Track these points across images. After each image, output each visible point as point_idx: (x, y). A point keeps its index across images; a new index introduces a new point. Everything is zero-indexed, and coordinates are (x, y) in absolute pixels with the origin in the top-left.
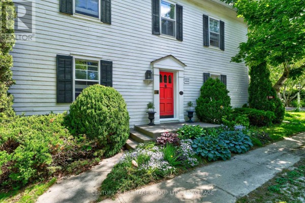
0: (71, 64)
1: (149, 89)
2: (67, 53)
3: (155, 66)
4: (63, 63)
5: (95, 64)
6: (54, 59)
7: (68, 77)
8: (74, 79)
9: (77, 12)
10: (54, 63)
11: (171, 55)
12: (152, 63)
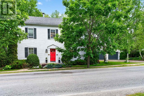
0: (28, 49)
1: (47, 54)
2: (27, 47)
3: (48, 48)
4: (26, 49)
5: (33, 48)
6: (24, 48)
7: (27, 52)
8: (28, 52)
9: (29, 37)
10: (24, 49)
11: (53, 45)
12: (48, 47)
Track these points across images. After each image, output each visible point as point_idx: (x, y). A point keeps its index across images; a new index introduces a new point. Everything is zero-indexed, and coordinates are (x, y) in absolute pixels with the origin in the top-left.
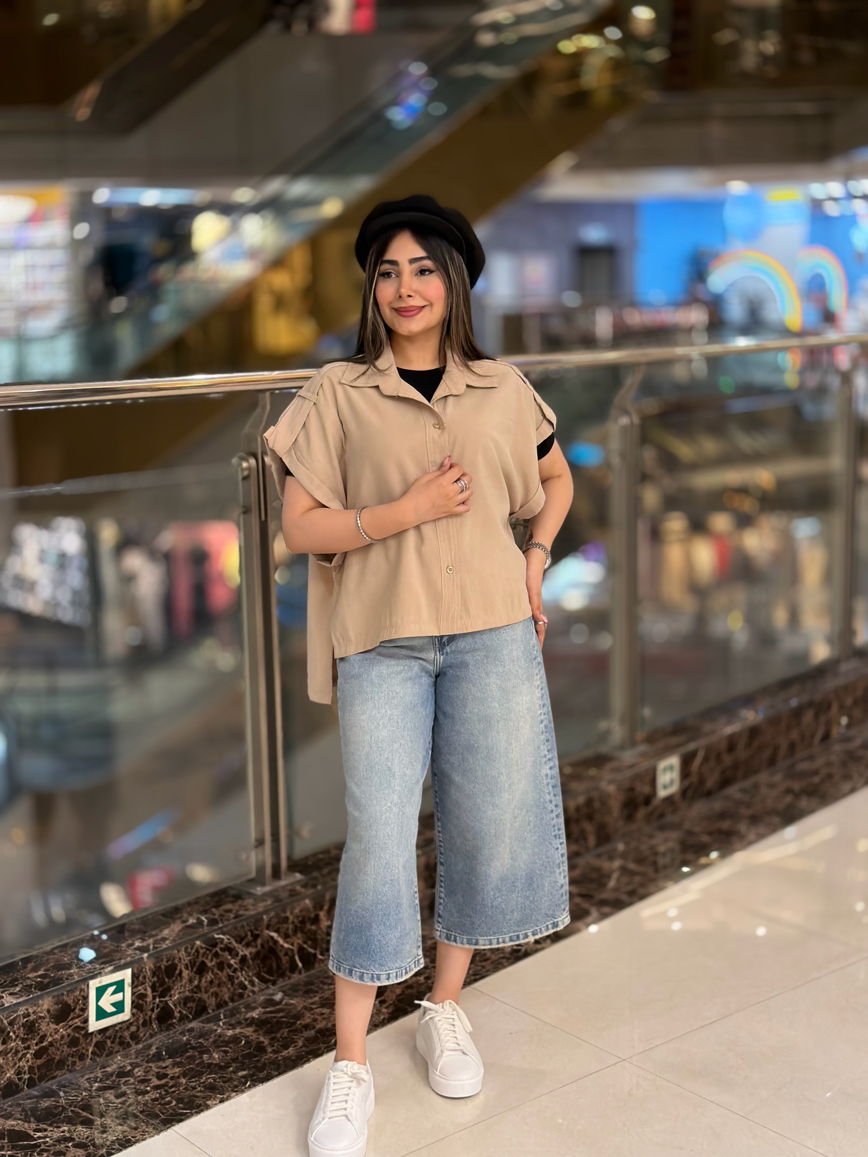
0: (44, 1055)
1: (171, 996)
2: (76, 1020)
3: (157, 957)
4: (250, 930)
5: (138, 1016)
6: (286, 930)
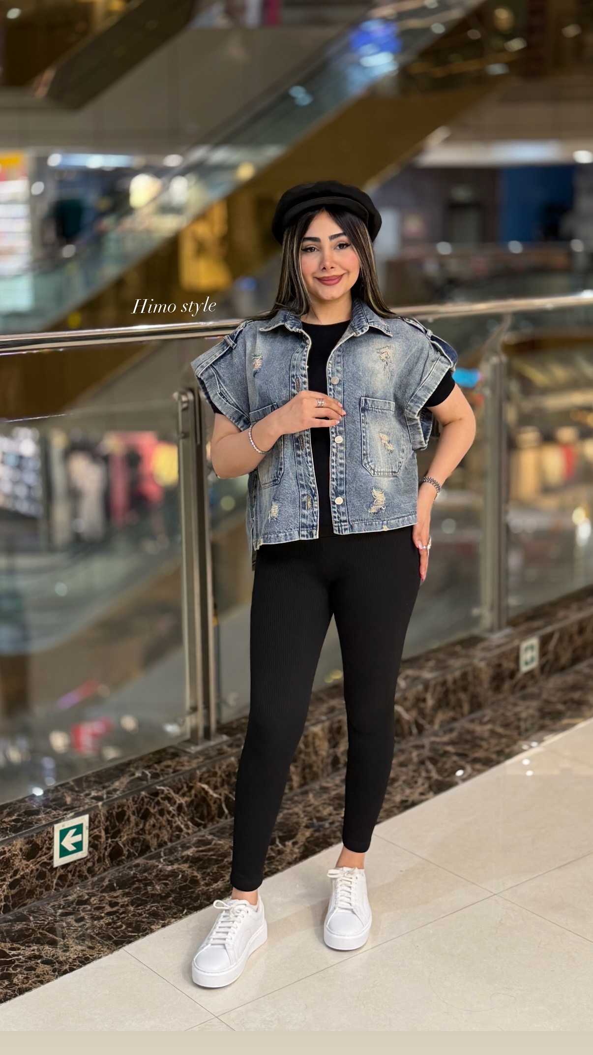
0: (17, 886)
1: (121, 837)
2: (44, 857)
3: (110, 806)
4: (186, 783)
5: (94, 854)
6: (215, 783)
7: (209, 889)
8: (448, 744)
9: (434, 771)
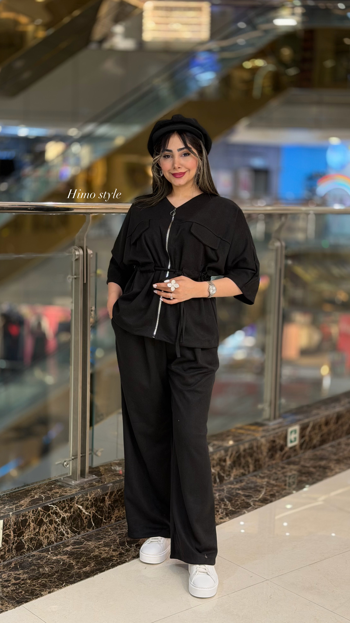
1: (23, 537)
3: (17, 515)
4: (68, 504)
5: (5, 546)
6: (87, 505)
7: (80, 571)
8: (239, 489)
9: (229, 505)
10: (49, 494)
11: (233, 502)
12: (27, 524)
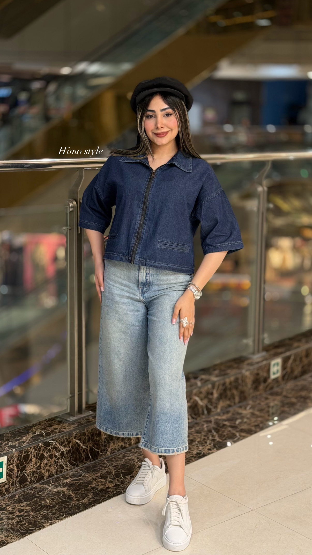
1: (26, 471)
3: (20, 451)
4: (66, 439)
5: (9, 480)
6: (84, 439)
7: (79, 503)
8: (225, 420)
9: (217, 436)
10: (49, 430)
11: (220, 433)
12: (29, 459)
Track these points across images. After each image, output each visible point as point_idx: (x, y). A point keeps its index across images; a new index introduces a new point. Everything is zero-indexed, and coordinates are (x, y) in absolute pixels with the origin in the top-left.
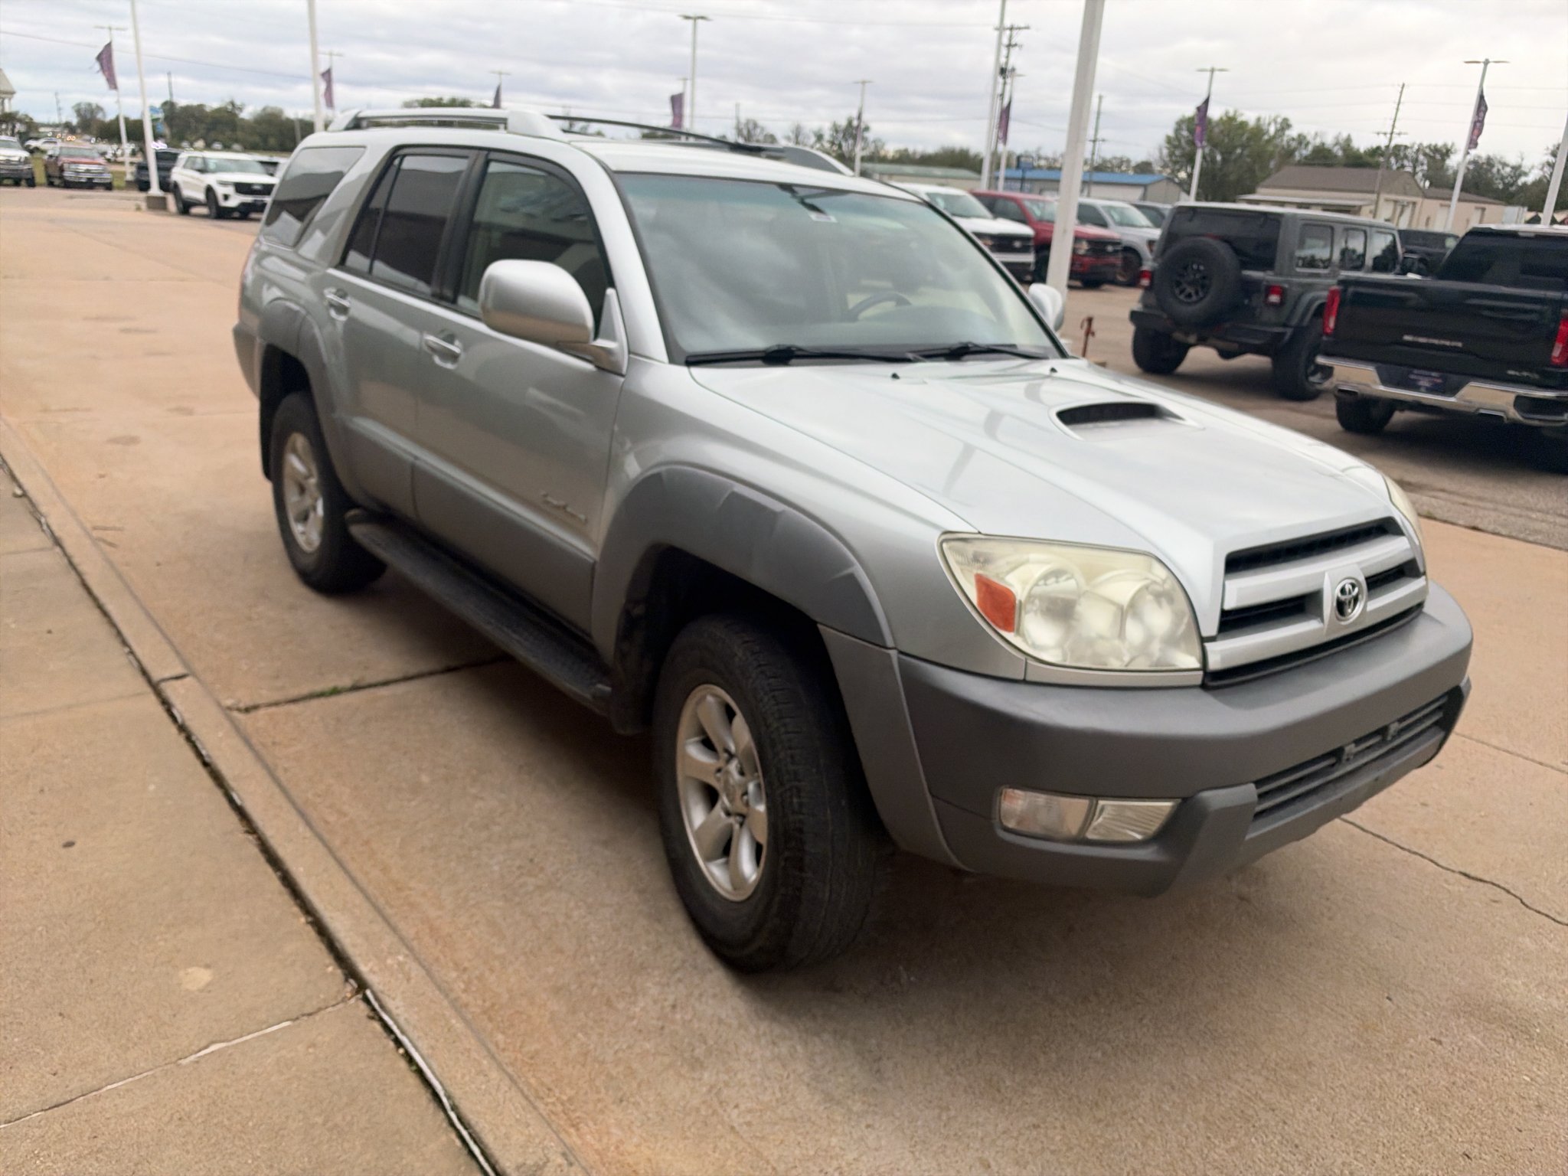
------------------------------------
> **TASK STATEMENT**:
The records above must be repeated exactly, minus their pictures.

> **THE ANSWER**:
Track these points across images. After each image, output each visible point as point_idx: (x, y). A point keeps its index across images; a new index introduces a new point. Everything is zero-indexed, and coordinates are (x, y) in absolute pixels with the origin in the top-left.
0: (71, 64)
1: (149, 89)
2: (67, 53)
3: (155, 66)
4: (63, 63)
5: (95, 64)
6: (54, 59)
7: (68, 77)
8: (74, 79)
9: (77, 12)
10: (54, 63)
11: (171, 55)
12: (152, 63)
0: (28, 49)
1: (47, 54)
2: (27, 47)
3: (48, 48)
4: (26, 49)
5: (33, 48)
6: (24, 48)
7: (27, 52)
8: (28, 52)
9: (29, 37)
10: (24, 49)
11: (53, 45)
12: (48, 47)
Track these points across images. After each image, output each visible point as point_idx: (x, y). A point keeps its index across images; a new index introduces a new point. Everything is zero-indexed, and coordinates are (x, y) in absolute pixels with the origin in the top-left.
0: (44, 1055)
1: (171, 996)
2: (76, 1020)
3: (157, 957)
4: (250, 930)
5: (138, 1016)
6: (286, 930)
0: (17, 886)
1: (121, 837)
2: (44, 857)
3: (110, 806)
4: (186, 783)
5: (94, 854)
6: (215, 783)
7: (209, 889)
8: (448, 744)
9: (434, 771)
1: (23, 537)
3: (17, 515)
4: (68, 504)
5: (5, 546)
6: (87, 505)
7: (80, 571)
8: (239, 489)
9: (229, 505)
10: (49, 494)
11: (233, 502)
12: (27, 524)
1: (26, 471)
3: (20, 451)
4: (66, 439)
5: (9, 480)
6: (84, 439)
7: (79, 503)
8: (225, 420)
9: (217, 436)
10: (49, 430)
11: (220, 433)
12: (29, 459)
Track these points across images. After each image, output each visible point as point_idx: (x, y). A point keeps its index across images; a new index introduces a new point. Everything is zero-indexed, and coordinates are (x, y) in absolute pixels with the origin in the top-left.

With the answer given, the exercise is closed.